Nature Genetics 36, 7 doi: 10.1038/ng1380

アデノ随伴ウイルス(AAV)ベクターによる細胞の形質導入には、未知の機序による染色体の非相同部位への組み込みをはじめ、複数の経路がかかわっている。本論文では、自然に起こる染色体切断がベクターの組み込みを促進しているかもしれないと推論し、エンドヌクレアーゼであるI-SceIによる二本鎖染色体上の特異的な部位の切断や、エトポシド処理やガンマ線照射による染色体の多部位の切断を含んだ細胞を使って調べた。
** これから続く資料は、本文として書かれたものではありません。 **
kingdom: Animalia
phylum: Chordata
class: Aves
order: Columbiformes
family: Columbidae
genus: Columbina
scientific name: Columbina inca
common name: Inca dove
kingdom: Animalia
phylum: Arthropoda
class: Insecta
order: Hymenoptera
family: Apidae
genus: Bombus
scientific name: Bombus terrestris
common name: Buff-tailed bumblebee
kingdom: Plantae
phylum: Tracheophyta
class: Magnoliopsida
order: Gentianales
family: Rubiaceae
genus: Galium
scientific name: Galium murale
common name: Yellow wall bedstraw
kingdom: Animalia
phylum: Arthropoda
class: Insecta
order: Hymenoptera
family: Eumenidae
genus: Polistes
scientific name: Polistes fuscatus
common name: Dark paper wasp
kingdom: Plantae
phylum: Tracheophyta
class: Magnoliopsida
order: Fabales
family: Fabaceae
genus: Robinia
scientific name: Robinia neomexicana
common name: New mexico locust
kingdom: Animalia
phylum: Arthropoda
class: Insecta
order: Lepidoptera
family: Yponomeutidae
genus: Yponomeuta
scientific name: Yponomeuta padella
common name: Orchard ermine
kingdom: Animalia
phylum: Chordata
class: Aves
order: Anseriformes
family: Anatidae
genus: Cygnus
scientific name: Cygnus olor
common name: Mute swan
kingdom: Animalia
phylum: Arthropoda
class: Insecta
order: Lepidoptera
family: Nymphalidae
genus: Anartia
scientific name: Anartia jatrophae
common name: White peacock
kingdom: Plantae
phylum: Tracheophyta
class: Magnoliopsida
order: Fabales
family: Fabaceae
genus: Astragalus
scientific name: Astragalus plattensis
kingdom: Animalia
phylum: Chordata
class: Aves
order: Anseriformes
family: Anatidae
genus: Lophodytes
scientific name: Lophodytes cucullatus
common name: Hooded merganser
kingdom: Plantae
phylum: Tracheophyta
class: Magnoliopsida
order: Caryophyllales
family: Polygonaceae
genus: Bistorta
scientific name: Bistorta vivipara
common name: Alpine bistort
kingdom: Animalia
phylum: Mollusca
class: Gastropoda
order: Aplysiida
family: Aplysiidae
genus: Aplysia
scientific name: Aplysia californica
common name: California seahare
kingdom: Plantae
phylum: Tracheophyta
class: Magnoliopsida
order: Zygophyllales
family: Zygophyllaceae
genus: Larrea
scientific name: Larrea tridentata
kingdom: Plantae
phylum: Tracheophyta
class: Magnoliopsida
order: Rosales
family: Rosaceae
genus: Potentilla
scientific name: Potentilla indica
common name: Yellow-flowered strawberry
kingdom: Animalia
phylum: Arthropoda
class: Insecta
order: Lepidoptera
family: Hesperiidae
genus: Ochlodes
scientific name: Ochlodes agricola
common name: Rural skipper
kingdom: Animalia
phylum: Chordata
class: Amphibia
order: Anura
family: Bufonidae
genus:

ベクターのプロウイルスはI-SceI切断部位でみいだされ、ベクターと染色体との結合部位の塩基配列決定により、ランダムな部位で自然に組み込みが起こったときや、二本鎖切断が導入されて組み込みが起こったときと同じような、マイクロホモロジーや欠失、挿入が認められた。通常のヒト細胞では、AAVベクターの感染は突然変異率を上昇させなかった。我々の結果は、組み込みの機序を説明するとともに、AAVベクターが自分自身で染色体に切断を起こすよりはむしろ、すでにある染色体切断部位に組み込まれることを示唆するもので、これらの知見は臨床で使用する上で意味をもつことである。